The differential diagnosis includes adenoid cystic carcinoma and basal cell adenoma. One-third of sialoblastomas exhibit a cribriform growth pattern, which is different from adenoid cystic carcinoma regarding various histological characteristics, including prominent, elongated and branching ductal structures within basaloid cells bulbs, thickened tubules with basaloid cells, and larger basaloid cells with more obvious cytoplasm (12). In contrast to basal cell adenoma, sialoblastoma is composed of more primitive cells that exhibit less prominent peripheral palisading of nuclei, significant cytological atypia and higher mitotic activity, and often infiltrate the surrounding tissue, including vascular, perineural and skeletal muscular invasion.

Immunohistochemical studies have reported that sialoblastoma stains positive for cytokeratin in the ductal cells and for vimentin, smooth muscle actin and S100 in the outer ductal parts (5,11). Solid nests of basaloid cells are focally positive for S100 and vimentin (11). The immunohistochemical results in our case were compatible with previous reports. In addition, our case was also immunohistologically and serologically positive for AFP (11,13). Moreover, immunohistochemical investigation demonstrated positivity for Hep Par-1 in a considerable number of tumor cells.

The presence of anaplasia, neurovascular invasion and necrosis were suggested as adverse prognostic factors (2,6). Other adverse histological characteristics include infiltration of the capsule (12). Sialoblastomas may be histomorphologically divided into two groups, namely favorable and unfavorable groups (10). The characteristics of the favorable group include circumscription and infrequent mitoses (<3–4/10 HPFs) (10), whereas the characteristics of the unfavorable group include anaplasia, frequent mitoses (≥4/10 HPFs), apoptosis, necrosis and a high Ki67 index (10). According to this classification, the pathological findings of our patient were those of the unfavorable group, namely frequent mitoses (50/10 HPFs) and high Ki67 proliferation index (70%).
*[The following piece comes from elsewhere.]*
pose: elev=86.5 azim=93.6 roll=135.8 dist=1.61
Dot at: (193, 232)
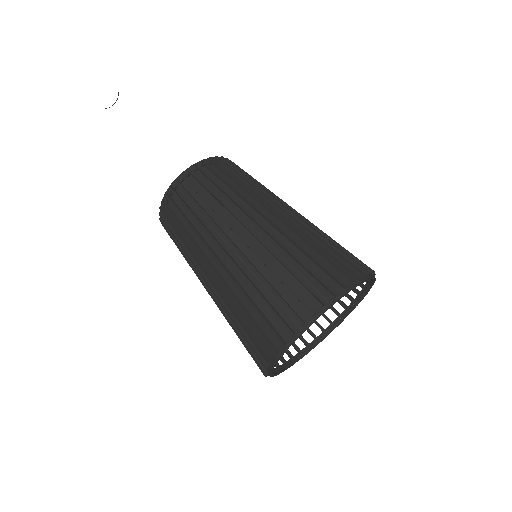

The pathogenesis of sialoblastoma has not been fully elucidated. It has been suggested that sialoblastoma originates from retained blastema cells in the salivary gland, rather than basal reserve cells. Dysembryonic salivary gland changes have been described adjacent to the tumor, with proliferation of the terminal ductal epithelial bulbs. In tumor chromosome study, the cytogenetic karyotype of sialoblastoma was 47, XX, del(3)(q13),inv(9)(p11q12)c,+?r [5]/46, XX, inv(9)(p11q12)c[41] (14). The aberrations detected in the sialoblastoma (deletion of the long arm of chromosome 3 and ring chromosome formation) are different from those detected in other salivary gland tumors, suggesting that the pathogenetic mechanisms differ between sialoblastoma and other salivary gland neoplasms (14).

A case with a concurrent sialoblastoma associated with hepatoblastoma has been reported (9). Furthermore, there are few reports in the literature documenting the focal expression of AFP in tumor cells. Our patient also demonstrated co-expression of AFP and Hep Par-1 in tumor cells. AFP is an oncofetal antigen that is produced by the fetal liver. These data suggest that there may be an association between hepatic tumorigenesis and the development of sialoblastoma. However, since studies on the association between sialoblastoma and hepatic markers remain scarce, the pathogenesis of sialoblastoma should be further investigated.

The prognosis of sialoblastoma is controversial. Sialoblastoma has a tendency to progress further with local invasion, local recurrence and occasional metastasis (5). In general, in infants and children, sialoblastoma is usually of low-grade malignancy and most cases have a favorable outcome (12). However, although they generally behave benignly, these tumors may be associated with lymphatic metastases (12). Approximately one-third of sialoblastomas develop local recurrence and metastasis (12). Recurrences have been reported as late as 4 years after excision (7) and distant metastases usually involve the lung and lymph nodes (5,12).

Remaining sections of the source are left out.